Paul Ingram has made the theological case for interreligious dialogue and climate change.23 This is an important debate in its own right. Ozalp has likewise noted the percentage of the world’s population that is Muslim alongside that which is Christian. How these two faiths respond to the risks and uncertainties of the Anthropocene has considerable potential for good or ill for our common humanity. This anthology of articles represents an attempt to discern of the signs of the times. That is a conventional feature of the practice of a public theology. These signs belong to the present moment. They touch on hot topics like the #MeToo movement that was for far too long latent and kept private in secrecy and fear. These signs of the times deal with a diverse range of issues crying out for address. They demonstrate an awareness of the planetary nature and scope of a public theology and the need for a variegated global citizenship. The Anthropocene and climate change loom large over the future. There is here an evident concern for the whole human species that engages all cultures as well as future generations. One of the contemporary habits of mind is well expressed by Mary Robinson, who held her new-born grandchild and her mind turned to 2050 and wondered what kind of world would then be in place. Her long-time concern for human rights had become a passion for climate justice.24 What will home be like? How will we engage with the one who is other?

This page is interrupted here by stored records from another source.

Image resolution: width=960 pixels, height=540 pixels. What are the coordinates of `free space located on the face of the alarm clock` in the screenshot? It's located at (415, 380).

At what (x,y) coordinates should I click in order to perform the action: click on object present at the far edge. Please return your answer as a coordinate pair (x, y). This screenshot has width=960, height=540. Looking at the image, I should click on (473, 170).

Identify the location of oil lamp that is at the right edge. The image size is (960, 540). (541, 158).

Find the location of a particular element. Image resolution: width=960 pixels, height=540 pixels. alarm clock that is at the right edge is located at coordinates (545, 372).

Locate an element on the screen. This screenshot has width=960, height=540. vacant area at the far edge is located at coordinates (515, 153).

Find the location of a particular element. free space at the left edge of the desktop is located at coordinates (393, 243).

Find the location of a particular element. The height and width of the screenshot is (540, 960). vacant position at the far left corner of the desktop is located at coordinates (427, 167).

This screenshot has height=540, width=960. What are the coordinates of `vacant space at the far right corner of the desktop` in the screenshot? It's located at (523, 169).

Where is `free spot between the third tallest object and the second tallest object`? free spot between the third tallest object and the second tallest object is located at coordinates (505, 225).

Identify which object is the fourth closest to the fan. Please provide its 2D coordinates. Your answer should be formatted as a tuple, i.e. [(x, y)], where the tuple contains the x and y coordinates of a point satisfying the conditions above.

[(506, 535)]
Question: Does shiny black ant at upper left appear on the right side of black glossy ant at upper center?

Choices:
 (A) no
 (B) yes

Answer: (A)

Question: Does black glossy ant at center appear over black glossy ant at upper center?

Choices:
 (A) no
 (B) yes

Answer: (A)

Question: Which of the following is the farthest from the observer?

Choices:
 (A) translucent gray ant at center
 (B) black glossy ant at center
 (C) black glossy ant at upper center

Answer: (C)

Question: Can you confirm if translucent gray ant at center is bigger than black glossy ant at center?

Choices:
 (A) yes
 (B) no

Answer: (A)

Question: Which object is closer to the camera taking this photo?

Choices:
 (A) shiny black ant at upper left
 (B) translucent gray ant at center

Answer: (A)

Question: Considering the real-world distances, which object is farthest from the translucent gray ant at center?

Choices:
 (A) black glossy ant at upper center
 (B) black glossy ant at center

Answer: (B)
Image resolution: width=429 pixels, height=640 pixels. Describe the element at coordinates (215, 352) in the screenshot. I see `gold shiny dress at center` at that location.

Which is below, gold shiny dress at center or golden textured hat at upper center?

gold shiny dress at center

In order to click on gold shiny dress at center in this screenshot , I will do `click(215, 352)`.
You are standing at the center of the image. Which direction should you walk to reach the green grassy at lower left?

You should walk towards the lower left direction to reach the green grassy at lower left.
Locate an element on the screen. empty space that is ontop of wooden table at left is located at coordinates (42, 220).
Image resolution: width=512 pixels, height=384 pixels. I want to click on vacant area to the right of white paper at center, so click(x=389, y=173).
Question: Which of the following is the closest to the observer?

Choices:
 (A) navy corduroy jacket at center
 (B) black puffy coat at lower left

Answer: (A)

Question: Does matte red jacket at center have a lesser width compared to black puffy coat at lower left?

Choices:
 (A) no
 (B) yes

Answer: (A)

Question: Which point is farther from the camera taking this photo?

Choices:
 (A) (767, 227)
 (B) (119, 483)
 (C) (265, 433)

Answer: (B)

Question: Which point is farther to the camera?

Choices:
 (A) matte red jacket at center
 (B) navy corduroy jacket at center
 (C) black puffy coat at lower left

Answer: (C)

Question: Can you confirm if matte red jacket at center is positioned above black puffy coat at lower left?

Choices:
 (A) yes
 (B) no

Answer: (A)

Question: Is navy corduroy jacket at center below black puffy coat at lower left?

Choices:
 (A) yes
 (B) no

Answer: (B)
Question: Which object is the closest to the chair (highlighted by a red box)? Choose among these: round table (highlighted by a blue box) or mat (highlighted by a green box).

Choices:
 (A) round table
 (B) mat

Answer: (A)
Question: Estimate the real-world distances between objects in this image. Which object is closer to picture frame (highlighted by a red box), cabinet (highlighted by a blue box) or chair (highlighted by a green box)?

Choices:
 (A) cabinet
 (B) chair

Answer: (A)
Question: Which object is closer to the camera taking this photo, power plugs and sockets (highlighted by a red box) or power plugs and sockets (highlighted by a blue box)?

These planetary concerns raise questions for all faiths. They have emerged at a time when worldwide there has been a loss of confidence in whether democracies are sufficiently robust to make a difference in addressing these global concerns. Is democracy and the many virtues with which it is associated vulnerable? The doing of public theology at this present moment seems to be more urgent, more pressing than it has been at any point in the evolution of this discipline.

It is one thing to follow through on the intellectual task of a public theology. That exercise is, of course, not enough. The momentum of a public theology is liberative. It is designed to be enacted in both the life of the ecclesia, as well as the public domain. Each of these topics indicated has its own architecture of knowledge as well as its own praxis. The two belong together. The vocation of a public theology is to be “interruptive and imaginative”, as Kjetil Fretheim has shown.25 It is also called upon to be bilingual and evoke a much needed passion for truthfulness, integrity and civil discourse, especially in a time when fake news is too easily and too often trumped up. The purpose of public theology is also to express its concern for the public good in a way to be acted upon.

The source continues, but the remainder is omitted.